Der zweite Teil ist der umfangreichere, und er arbeitet gleichfalls mit ironischen Brechungen und Spiegelungen, spöttischen Zitaten und eingeschobenen parodierten Trivialtexten. Berichtet werden Leben, Taten und Ansichten des Meisters Péter Esterházy und seiner Familie – seiner Frau, seiner Brüder, seiner Eltern –, stets nahe an der tatsächlichen Biografie des Autors entlang. Der Meister arbeitet an seinem ersten Roman, er produziert seinen "Produktionsroman" – darauf bezieht sich die zweite Hälfte des Titels: "(Zwei Produktionsromane)". Zwischendurch spielt der Meister Fußball, in einer viertklassigen Budapester Mannschaft. Aufgezeichnet wird das alles von einem Herrn, der in der Maske des Peter Eckermann auftritt, des berühmten Goethe-Chronisten ("Goethes Gespräche mit Eckermann"). "P. E." - Peter Eckermann, Péter Esterházy, "der Meister": Hier wird ein selbstironisches Spiel mit der Goethe-Parallele gespielt.

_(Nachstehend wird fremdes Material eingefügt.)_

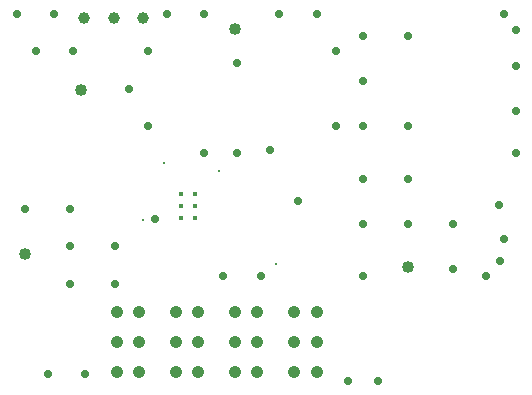
<source format=gbr>
%TF.GenerationSoftware,Altium Limited,Altium Designer,24.2.2 (26)*%
G04 Layer_Color=0*
%FSLAX45Y45*%
%MOMM*%
%TF.SameCoordinates,E368293F-65CA-4DDE-B1C5-A9725366A021*%
%TF.FilePolarity,Positive*%
%TF.FileFunction,Plated,1,4,PTH,Drill*%
%TF.Part,Single*%
G01*
G75*
%TA.AperFunction,ComponentDrill*%
%ADD58C,1.02000*%
%ADD59C,1.00000*%
%ADD60C,1.04000*%
%TA.AperFunction,ViaDrill,NotFilled*%
%ADD61C,0.71120*%
%ADD62C,0.30480*%
%ADD63C,0.40640*%
D58*
X1295400Y2590800D02*
D03*
X2603500Y3111500D02*
D03*
X4064000Y1094740D02*
D03*
X825500Y1206500D02*
D03*
D59*
X1324800Y3200400D02*
D03*
X1574800D02*
D03*
X1824800D02*
D03*
D60*
X1792710Y208800D02*
D03*
X1604710D02*
D03*
X1792710Y462800D02*
D03*
X1604710D02*
D03*
X1792710Y716800D02*
D03*
X1604710D02*
D03*
X3292710Y208800D02*
D03*
X3104710D02*
D03*
X3292710Y462800D02*
D03*
X3104710D02*
D03*
X3292710Y716800D02*
D03*
X3104710D02*
D03*
X2792710Y208800D02*
D03*
X2604710D02*
D03*
X2792710Y462800D02*
D03*
X2604710D02*
D03*
X2792710Y716800D02*
D03*
X2604710D02*
D03*
X2292710Y208800D02*
D03*
X2104710D02*
D03*
X2292710Y462800D02*
D03*
X2104710D02*
D03*
X2292710Y716800D02*
D03*
X2104710D02*
D03*
D61*
X4883150Y3238500D02*
D03*
Y1333500D02*
D03*
X4724400Y1016000D02*
D03*
X3295650Y3238500D02*
D03*
X3454400Y2921000D02*
D03*
Y2286000D02*
D03*
X2978150Y3238500D02*
D03*
X3136900Y1651000D02*
D03*
X2819400Y1016000D02*
D03*
X2343150Y3238500D02*
D03*
X2501900Y1016000D02*
D03*
X2025650Y3238500D02*
D03*
X1866900Y2921000D02*
D03*
X1708150Y2603500D02*
D03*
X1866900Y2286000D02*
D03*
X1073150Y3238500D02*
D03*
X1231900Y2921000D02*
D03*
X755650Y3238500D02*
D03*
X914400Y2921000D02*
D03*
X1920869Y1500052D02*
D03*
X2336800Y2057400D02*
D03*
X4978400Y3098800D02*
D03*
Y2794000D02*
D03*
Y2057400D02*
D03*
Y2413000D02*
D03*
X4846398Y1143628D02*
D03*
X4839863Y1622919D02*
D03*
X4445000Y1079500D02*
D03*
Y1460500D02*
D03*
X4064000Y3048000D02*
D03*
X3683000D02*
D03*
X3810000Y127000D02*
D03*
X3556000D02*
D03*
X1333500Y190500D02*
D03*
X1016000D02*
D03*
X1587500Y952500D02*
D03*
X1206500D02*
D03*
X825500Y1587500D02*
D03*
X1206500D02*
D03*
Y1270000D02*
D03*
X1587500D02*
D03*
X3683000Y2667000D02*
D03*
X4064000Y2286000D02*
D03*
X3683000D02*
D03*
X4064000Y1841500D02*
D03*
Y1460500D02*
D03*
X3683000Y1841500D02*
D03*
Y1460500D02*
D03*
Y1016000D02*
D03*
X2895600Y2082800D02*
D03*
X2616200Y2057400D02*
D03*
Y2819400D02*
D03*
D62*
X2004196Y1975173D02*
D03*
X1823714Y1492828D02*
D03*
X2946400Y1117600D02*
D03*
X2463800Y1905000D02*
D03*
D63*
X2266460Y1508760D02*
D03*
X2142260D02*
D03*
X2266460Y1610360D02*
D03*
X2142260D02*
D03*
X2266460Y1711960D02*
D03*
X2142260D02*
D03*
%TF.MD5,31f7eeaddcf6288859f38e6698b62f76*%
M02*

</source>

Esterházys Debüt zeigt bereits den charakteristischen Schreibstil des Autors: formal innovativ, sprachschöpferisch, humorvoll und rundum respektlos. Der Roman macht sich über das Ungarn Janos Kádárs lustig und zieht Staat und Gesellschaft durch den Kakao, bleibt aber durch Ironie unangreifbar. Terézia Moras deutsche Übersetzung ist virtuos und trifft in ihrer Quecksilbrigkeit und ihrem geistreichen Witz den Esterházy-Sound sehr genau.

Autorin: Sigrid Löffler

Redaktion: Petra Lambeck

Péter Esterházy: "Ein Produktionsroman. (Zwei Produktionsromane)". Aus dem Ungarischen von Terézia Mora. Berlin Verlag. 544 Seiten. 36 Euro.